**Provided text**:

┄┄┄┄┄┄

Police in Italy have confiscated art estimated to be worth more than 150 million dollars, which they believe was owned by the former head of a multi-national company Parmalat. Nineteen works of art including pieces by Van Gogh, Picasso, Cezanne and Modigliani were seized at homes of the relatives of Calisto Tanzi.

At the Chilean capital Santiago several thousand people have been accompanying the coffin of the Chilean singer Victor Jara, who has been re-buried 36 years after he was killed by troops in the aftermath of a military coup. From Santiago, Gideon Long reports.

Mr. Jara's widow, Joan, now a white hair woman in her 80s, led the funeral cortege as it wound through the streets of Santiago to the cemetery. The coffin was draped in the singer's trademark red-and-black woolen poncho. And well-wishers scattered red carnations over the hearse as it passed. Some brought guitars and many sang the songs that made Victor Jara a national icon. For much of this week Chileans have been filing past Mr. Jara's coffin to pay their last respects. Among them was Chile's President Michelle Bachelet, who was also persecuted by the Pinochet government and spent years in exile.

┄┄┄┄┄┄

**Data provided**:
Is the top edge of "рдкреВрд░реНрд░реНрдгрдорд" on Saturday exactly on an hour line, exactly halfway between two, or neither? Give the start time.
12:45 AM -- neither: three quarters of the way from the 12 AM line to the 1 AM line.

┄┄┄┄┄┄

**Prompt 1**: Retype the stretch of the news report from "At the Chilean" through "Gideon Long reports.".
**Prompt 2**: According to the news report, what was draped over Victor Jara's coffin?

**Written response 1**:
At the Chilean capital Santiago several thousand people have been accompanying the coffin of the Chilean singer Victor Jara, who has been re-buried 36 years after he was killed by troops in the aftermath of a military coup. From Santiago, Gideon Long reports.

**Written response 2**: His trademark red-and-black woolen poncho.